Reproduce everything in the text from "Luke’s readers know, as" down to "Temple to rubble.".

◆ **Text**
_ _ _ _ _
Even as adults, we know what it feels
like to have our hard work, or our security, or our dreams, smashed before our
eyes, seemingly without warning. Jesus’ disciples know, as they look with pride
and love at their beautiful Temple, at the trustworthy place where they know
that God can always be found, and try to comprehend Jesus’ words about its doom.
Luke’s readers know, as they struggle to survive in a land occupied by the very
Empire that has indeed already reduced both Jerusalem and the Temple to rubble.
Isaiah’s readers know, as they return home and try to rebuild a life together
in a country that had been totally wiped out by foreign powers. They know the
sinking feeling of devastation, the numbness of displacement. They cringe to hear
their Lord tell them that their comfortable lives and comfortable certainties can be
ripped apart just as suddenly as if a two-year-old smashed them to smithereens,
without warning.
As parents, we can’t promise our children
that unpredictable toddlers won’t destroy their Lego creations. We can’t stop
the ocean tides from rising inexorably to wash away their beloved sandcastles. But
what do we do when our precious children come running to us, wailing and in
despair? We take them in our arms. We wipe their tears. We kiss them gently on
their damp foreheads. We encourage them to get back out there and build again.
Maybe we even help them build. We comfort and console them.
_ _ _ _ _
Dataset excerpt
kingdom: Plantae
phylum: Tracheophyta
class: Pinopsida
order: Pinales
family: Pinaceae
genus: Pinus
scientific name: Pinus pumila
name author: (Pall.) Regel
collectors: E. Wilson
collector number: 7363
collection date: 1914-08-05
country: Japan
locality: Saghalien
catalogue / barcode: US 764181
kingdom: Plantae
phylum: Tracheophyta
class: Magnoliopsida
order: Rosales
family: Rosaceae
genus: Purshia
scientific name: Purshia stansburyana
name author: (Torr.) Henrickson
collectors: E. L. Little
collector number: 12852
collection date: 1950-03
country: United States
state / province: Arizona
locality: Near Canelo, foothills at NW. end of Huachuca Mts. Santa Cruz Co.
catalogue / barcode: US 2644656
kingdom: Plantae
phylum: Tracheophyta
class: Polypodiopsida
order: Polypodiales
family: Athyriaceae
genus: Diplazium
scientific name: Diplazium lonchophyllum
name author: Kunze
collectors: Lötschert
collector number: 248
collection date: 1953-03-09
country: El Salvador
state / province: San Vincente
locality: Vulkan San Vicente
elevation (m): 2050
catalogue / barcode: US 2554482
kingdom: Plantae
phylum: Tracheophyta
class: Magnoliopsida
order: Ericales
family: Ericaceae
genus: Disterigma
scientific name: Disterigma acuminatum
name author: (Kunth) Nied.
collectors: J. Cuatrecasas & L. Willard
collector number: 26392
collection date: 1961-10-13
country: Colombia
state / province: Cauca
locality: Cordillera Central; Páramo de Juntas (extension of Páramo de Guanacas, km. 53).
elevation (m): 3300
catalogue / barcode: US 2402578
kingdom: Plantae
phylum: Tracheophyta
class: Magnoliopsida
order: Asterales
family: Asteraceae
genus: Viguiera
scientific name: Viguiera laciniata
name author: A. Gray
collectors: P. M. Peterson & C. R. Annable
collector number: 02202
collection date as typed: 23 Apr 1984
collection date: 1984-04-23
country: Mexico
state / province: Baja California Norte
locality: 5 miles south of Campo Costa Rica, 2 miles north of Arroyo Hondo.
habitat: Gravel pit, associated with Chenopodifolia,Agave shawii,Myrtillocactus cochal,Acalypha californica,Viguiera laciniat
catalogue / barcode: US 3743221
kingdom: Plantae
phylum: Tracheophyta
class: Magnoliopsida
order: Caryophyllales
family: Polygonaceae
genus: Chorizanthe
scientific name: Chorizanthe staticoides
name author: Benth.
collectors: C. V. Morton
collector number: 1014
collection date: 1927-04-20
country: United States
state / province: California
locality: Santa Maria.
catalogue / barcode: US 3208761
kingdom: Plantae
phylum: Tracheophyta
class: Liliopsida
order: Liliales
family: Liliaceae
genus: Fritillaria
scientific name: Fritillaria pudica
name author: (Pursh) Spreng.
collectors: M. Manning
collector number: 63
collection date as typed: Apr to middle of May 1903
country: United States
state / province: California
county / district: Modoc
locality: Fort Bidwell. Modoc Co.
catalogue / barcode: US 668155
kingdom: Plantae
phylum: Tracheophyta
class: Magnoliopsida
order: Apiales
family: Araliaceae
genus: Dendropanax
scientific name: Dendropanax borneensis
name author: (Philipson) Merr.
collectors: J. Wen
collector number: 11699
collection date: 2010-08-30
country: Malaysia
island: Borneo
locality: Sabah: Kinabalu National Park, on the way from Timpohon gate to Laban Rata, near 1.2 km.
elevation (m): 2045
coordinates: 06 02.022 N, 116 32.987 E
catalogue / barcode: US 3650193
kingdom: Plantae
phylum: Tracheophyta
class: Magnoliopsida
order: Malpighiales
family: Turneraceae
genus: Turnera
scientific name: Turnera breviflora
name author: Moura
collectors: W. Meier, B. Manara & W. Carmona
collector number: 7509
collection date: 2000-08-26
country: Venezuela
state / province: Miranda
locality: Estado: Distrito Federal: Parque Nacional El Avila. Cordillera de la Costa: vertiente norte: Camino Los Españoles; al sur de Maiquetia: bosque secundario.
_ _ _ _ _
◆ **Solution**
Luke’s readers know, as they struggle to survive in a land occupied by the very
Empire that has indeed already reduced both Jerusalem and the Temple to rubble.